S’il s’agit ici d’un contenu encadré, que le youtubeur a les moyens de financer,
d’autres plus précaires, comme le Lokal, vont plus loin dans les défis dangereux
afin de capter une audience en quête d’interdit.
“Pour les youtubeurs connus, il est donc difficile de venir faire la morale aux
plus petits influenceurs”, constate Stéphanie Laporte.
“La société et les influenceurs doivent poser eux-mêmes des limites à ce qui est
proposé sur le web”, renchérit Hervé Godechot, journaliste et ex-membre du
collège de l’Arcom, le régulateur du secteur.
RENFORCER LE CADRE ÉTHIQUE
De son côté, l’Umicc, qui rassemble une partie des créateurs de contenu et des
agences, donne pour preuve de sa bonne foi les chartes éthiques non
contraignantes qu’elle a élaborées pour sensibiliser ses adhérents.
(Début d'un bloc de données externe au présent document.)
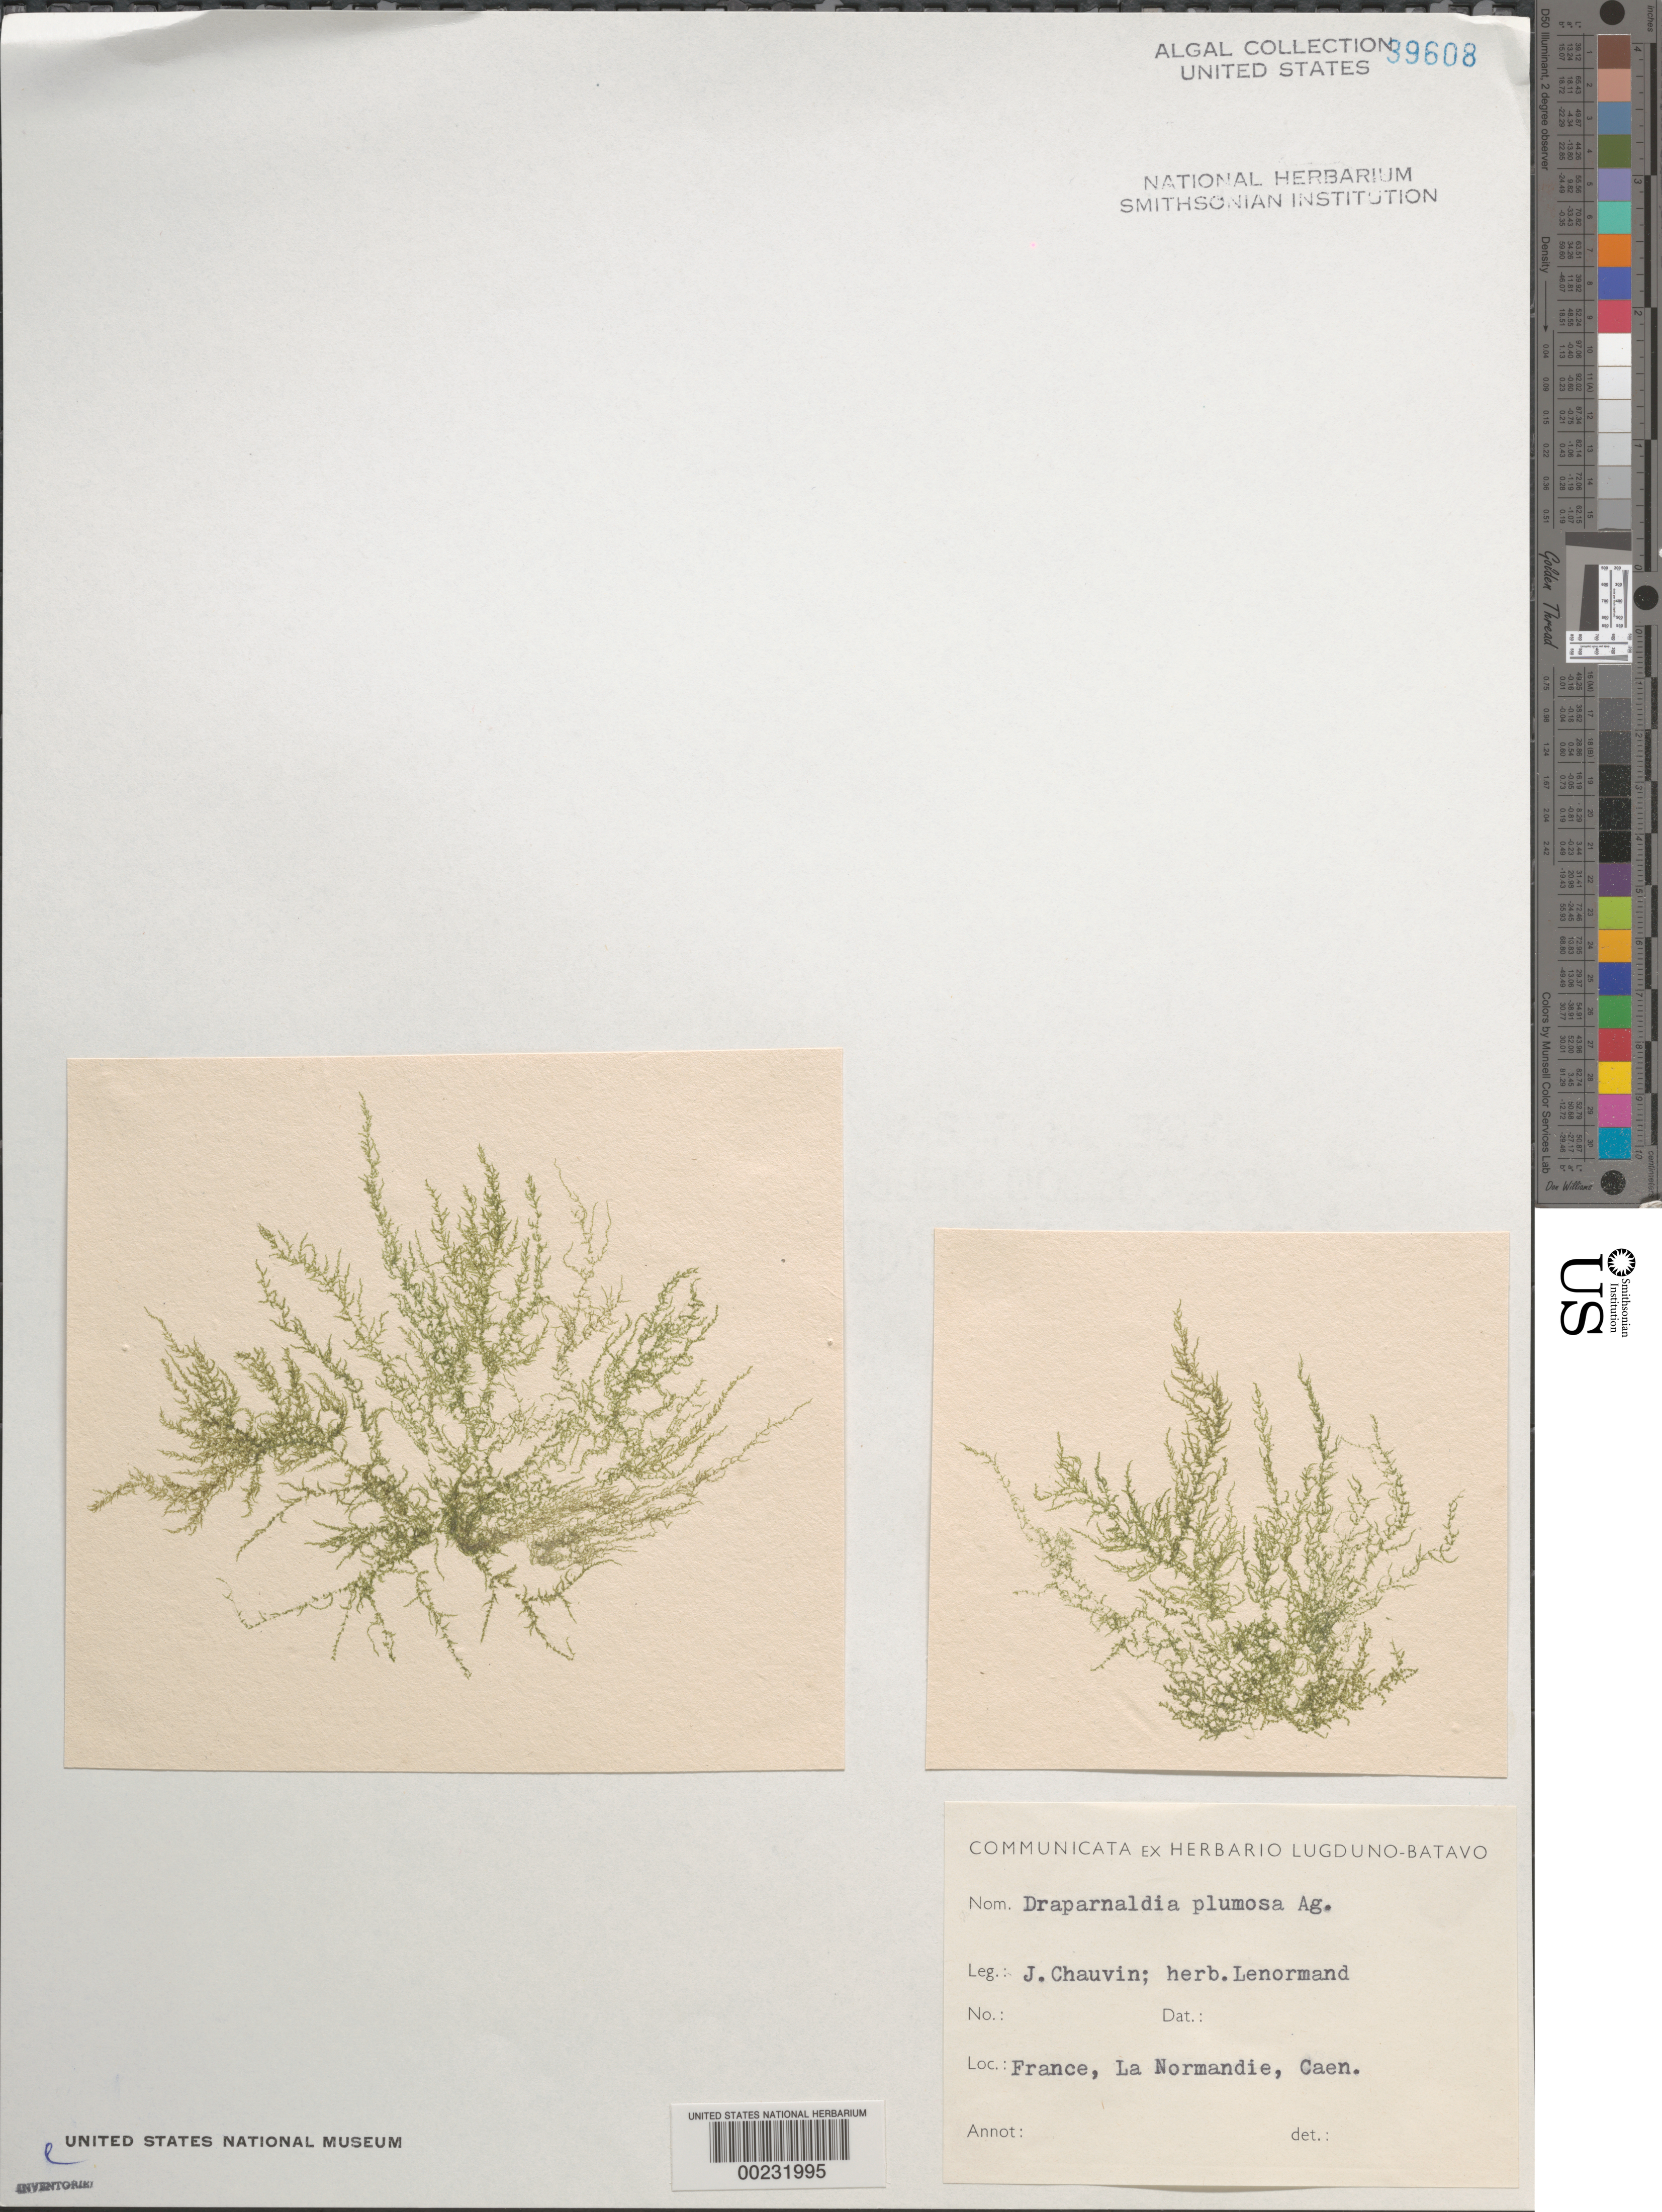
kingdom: Plantae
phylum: Chlorophyta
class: Chlorophyceae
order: Chaetophorales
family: Chaetophoraceae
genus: Draparnaldia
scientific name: Draparnaldia mutabilis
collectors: J. Chauvin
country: France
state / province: Normandie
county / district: Calvados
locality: Caen, Normandy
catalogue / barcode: US 39608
Mais renvoie
la balle aux plateformes pour limiter les contenus les plus extrêmes.
“Tout l’écosystème à un rôle à jouer et nous agissons sur la responsabilisation
des professionnels, mais les plateformes ont, elles aussi, une responsabilité
majeure dans la prévention des dérives”, a réagi par écrit un porte-parole de
l’Umicc questionné par POLITICO.
Le syndicat pousse pour que le gouvernement oblige les plateformes à modérer en
temps réel des contenus en direct et à un retrait plus rapide des publications
signalées par les associations. Ces pistes devraient être étudiées dans le cadre
de la mission parlementaire lancée par Clara Chappaz.